Folha quer inventar o “Biden brasileiro”, capaz de nos salvar do “populismo”. Por Luís Felipe Miguel

Atualizado em 8 de novembro de 2020 às 11:17
Jornal Folha de S.Paulo e o presidente eleito Joe Biden. Foto: Wikimedia Commons

Publicado originalmente no perfil de Facebook do autor

POR LUIS FELIPE MIGUEL, cientista político

Trump esperneia, mas é só jogo de cena, para manter mobilizada sua base – que é, como sempre, cevada com mentiras e teorias da conspiração. A imprensa em inglês explica que ele não vai levar adiante sua estratégia de contestação dos resultados, a não ser de forma simbólica, por um motivo muito simples: não há sinal de que ele ou o Partido Republicano estejam abrindo os cofres para disponibilizar as centenas de milhões de dólares necessários para travar efetivamente uma batalha legal de tamanha dimensão.

O fundamento último do sistema político estadunidense – grana – se faz sentir aqui também.

Biden assume com a missão de fazer tudo voltar ao “normal”. Vai ser difícil, porque Trump não é causa, mas sintoma do desarranjo da democracia liberal. Vice de um homem idoso, Kamala Harris é uma incógnita. É mulher, é negra e tem um histórico de posições política à direita. Entrou na chapa como tributo à versão mais inofensiva possível do identitarismo. Mas é uma política atilada e sabe que cresce se adotar uma agenda mais firme em questões como o combate ao racismo.

Por aqui, a tristeza dos bolsonaristas seria comovente, se não fosse cômica. É o silêncio de Jair, são as manifestações patéticas de alguns poucos asnos pingados pelo país afora, é a distribuição frenética de mentiras deslavadas – vi um vídeo que mostraria o encontro de caminhões vindos dos quatro cantos dos Estados Unidos, para um ritual de destruição de votos dados a Trump, compartilhado a sério por alguém que se diz professor universitário.

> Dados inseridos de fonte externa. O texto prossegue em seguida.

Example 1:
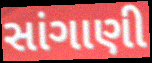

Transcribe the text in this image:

સાંગાણી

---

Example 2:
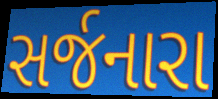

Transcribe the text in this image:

સર્જનારા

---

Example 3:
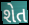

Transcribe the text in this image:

શેત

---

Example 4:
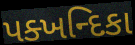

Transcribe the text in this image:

પક્ખન્દિકા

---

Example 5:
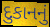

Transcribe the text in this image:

દુકાનનું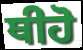
ਥੀਹੋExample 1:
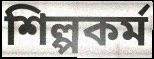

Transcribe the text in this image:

শিল্পকৰ্ম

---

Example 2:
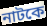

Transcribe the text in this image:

নাটকে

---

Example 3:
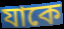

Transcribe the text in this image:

যাকে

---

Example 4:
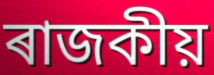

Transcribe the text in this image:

ৰাজকীয়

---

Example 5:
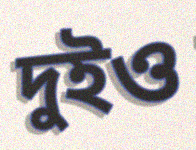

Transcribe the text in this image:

দুইওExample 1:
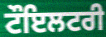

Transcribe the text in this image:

ਟੌਇਲਟਰੀ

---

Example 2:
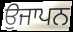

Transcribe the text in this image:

ਉਜਾਪਨ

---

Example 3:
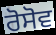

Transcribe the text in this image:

ਰੋਸੋਵ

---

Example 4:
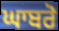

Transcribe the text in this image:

ਘਾਬਰੋ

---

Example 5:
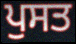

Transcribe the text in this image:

ਪੁਸਤ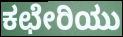
ಕಛೇರಿಯುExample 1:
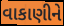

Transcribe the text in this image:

વાકાણીને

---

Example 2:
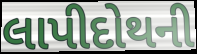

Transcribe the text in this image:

લાપીદોથની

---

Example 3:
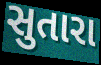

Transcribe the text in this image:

સુતારા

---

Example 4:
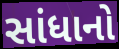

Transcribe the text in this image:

સાંધાનો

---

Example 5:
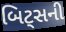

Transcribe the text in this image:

બિટ્સનીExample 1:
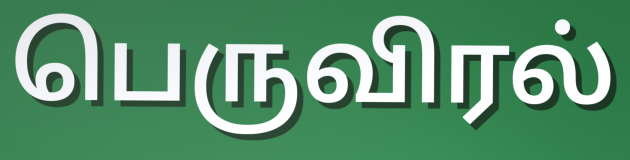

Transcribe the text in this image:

பெருவிரல்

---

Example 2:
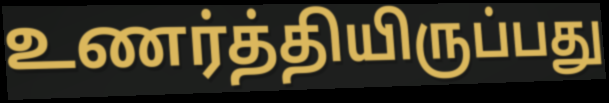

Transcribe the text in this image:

உணர்த்தியிருப்பது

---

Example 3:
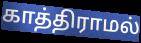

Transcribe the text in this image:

காத்திராமல்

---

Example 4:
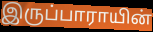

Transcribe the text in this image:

இருப்பாராயின்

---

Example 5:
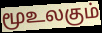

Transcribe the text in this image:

மூஉலகும்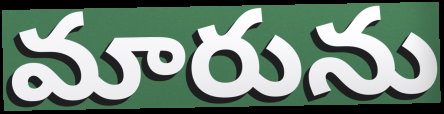
మారును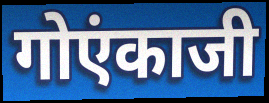
गोएंकाजी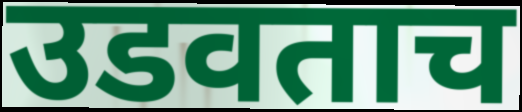
उडवताचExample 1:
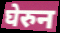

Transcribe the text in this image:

घेरुन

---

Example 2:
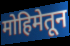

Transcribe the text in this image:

मोहिमेतून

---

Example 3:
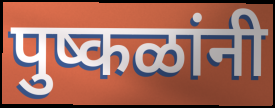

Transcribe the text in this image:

पुष्कळांनी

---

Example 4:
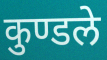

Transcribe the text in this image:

कुण्डले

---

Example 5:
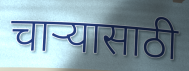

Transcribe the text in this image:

चार्‍यासाठी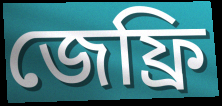
জেফ্রিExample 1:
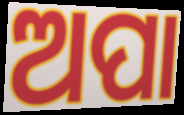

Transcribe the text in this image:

ଅପା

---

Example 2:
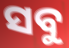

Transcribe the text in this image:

ସବୁ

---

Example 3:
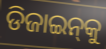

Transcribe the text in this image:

ଡିଜାଇନ୍‌କୁ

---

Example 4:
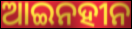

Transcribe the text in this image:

ଆଇନହୀନ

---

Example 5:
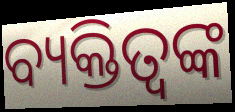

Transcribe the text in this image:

ବ୍ୟକ୍ତିତ୍ବଙ୍କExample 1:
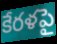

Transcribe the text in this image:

కేరళపై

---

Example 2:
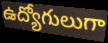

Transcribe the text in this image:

ఉద్యోగులుగా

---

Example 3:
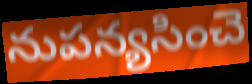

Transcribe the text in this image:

నుపన్యసించె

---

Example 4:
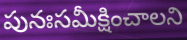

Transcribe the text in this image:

పునఃసమీక్షించాలని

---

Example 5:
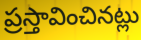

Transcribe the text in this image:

ప్రస్తావించినట్లుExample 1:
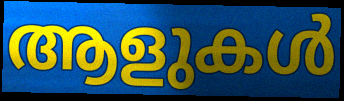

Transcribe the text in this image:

ആളുകൾ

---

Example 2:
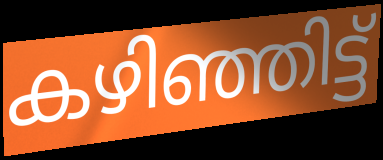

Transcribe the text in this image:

കഴിഞ്ഞിട്ട്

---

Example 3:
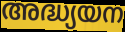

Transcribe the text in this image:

അദ്ധ്യയന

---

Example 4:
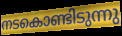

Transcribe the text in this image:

നടകൊണ്ടിടുന്നു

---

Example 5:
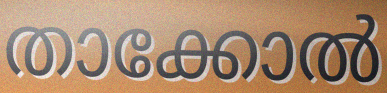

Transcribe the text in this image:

താക്കോൽ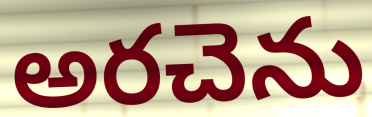
అరచెనుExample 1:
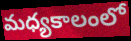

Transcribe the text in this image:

మధ్యకాలంలో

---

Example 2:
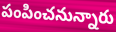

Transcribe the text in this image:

పంపించనున్నారు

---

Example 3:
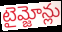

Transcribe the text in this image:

టైమ్జోన్లు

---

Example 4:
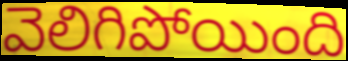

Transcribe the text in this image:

వెలిగిపోయింది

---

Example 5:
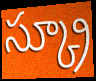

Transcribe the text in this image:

స్క్రూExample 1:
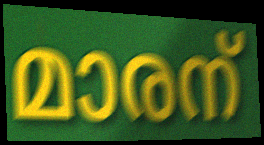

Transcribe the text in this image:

മാരന്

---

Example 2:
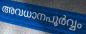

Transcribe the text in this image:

അവധാനപൂർവ്വം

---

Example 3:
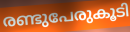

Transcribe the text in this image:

രണ്ടുപേരുകൂടി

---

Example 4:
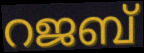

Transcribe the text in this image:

റജബ്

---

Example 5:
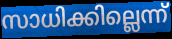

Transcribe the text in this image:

സാധിക്കില്ലെന്ന്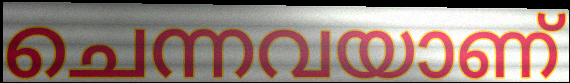
ചെന്നവയാണ്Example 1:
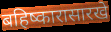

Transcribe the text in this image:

बहिष्कारासारखे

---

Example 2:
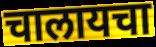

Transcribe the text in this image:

चालायचा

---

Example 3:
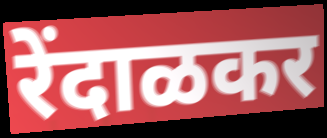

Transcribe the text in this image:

रेंदाळकर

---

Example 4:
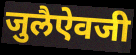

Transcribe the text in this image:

जुलैऐवजी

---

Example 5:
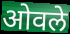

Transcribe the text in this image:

ओवलेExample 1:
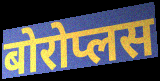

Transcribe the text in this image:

बोरोप्लस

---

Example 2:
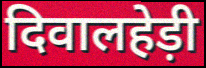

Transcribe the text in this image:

दिवालहेड़ी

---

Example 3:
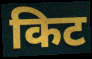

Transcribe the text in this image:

Por coincidência, mas uma coincidência significativa, a Folha publica hoje reportagem sobre o pacto entre Moro e Huck com vistas a 2022. Eles formariam uma chapa, com ordem ainda indefinida, para ocupar o “centro” – o jornal adota essa interpretação sem um pingo de ironia. Com certeza o resultado nos EUA está alvoroçando os marqueteiros daqui, prontos a projetar o “Biden brasileiro” capaz de nos salvar do “populismo”.

Mas não custa lembrar que o pretenso “centro” brasileiro está furos abaixo de Biden. O presidente eleito dos Estados Unidos é um conservador, mas não colaborou para a vitória de Trump, nem esteve em seu governo.

Já Moro é um fascista – tão inescrupuloso, autoritário e despreparado quanto Bolsonaro. Só não se pode dizer que são iguais porque o ex-juiz não é desbocado. E todo o pretenso “centro” brasileiro, de Huck a Dória e além, foi cúmplice da destruição da democracia brasileira e da chegada de Bolsonaro ao poder.